=== Task directions ===
Copy out all of the records, exactly as they appear.

════════════════

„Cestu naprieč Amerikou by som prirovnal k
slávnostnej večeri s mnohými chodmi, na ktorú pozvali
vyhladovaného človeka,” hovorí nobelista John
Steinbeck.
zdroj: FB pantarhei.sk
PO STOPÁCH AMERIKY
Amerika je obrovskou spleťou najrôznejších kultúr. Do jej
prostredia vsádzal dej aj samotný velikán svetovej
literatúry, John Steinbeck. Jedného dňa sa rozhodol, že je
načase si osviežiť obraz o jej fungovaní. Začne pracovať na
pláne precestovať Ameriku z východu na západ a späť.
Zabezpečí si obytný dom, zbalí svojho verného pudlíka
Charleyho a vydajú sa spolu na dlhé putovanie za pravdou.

════════════════

=== Output for this task ===
„Cestu naprieč Amerikou by som prirovnal k
slávnostnej večeri s mnohými chodmi, na ktorú pozvali
vyhladovaného človeka,” hovorí nobelista John
Steinbeck.
zdroj: FB pantarhei.sk
PO STOPÁCH AMERIKY
Amerika je obrovskou spleťou najrôznejších kultúr. Do jej
prostredia vsádzal dej aj samotný velikán svetovej
literatúry, John Steinbeck. Jedného dňa sa rozhodol, že je
načase si osviežiť obraz o jej fungovaní. Začne pracovať na
pláne precestovať Ameriku z východu na západ a späť.
Zabezpečí si obytný dom, zbalí svojho verného pudlíka
Charleyho a vydajú sa spolu na dlhé putovanie za pravdou.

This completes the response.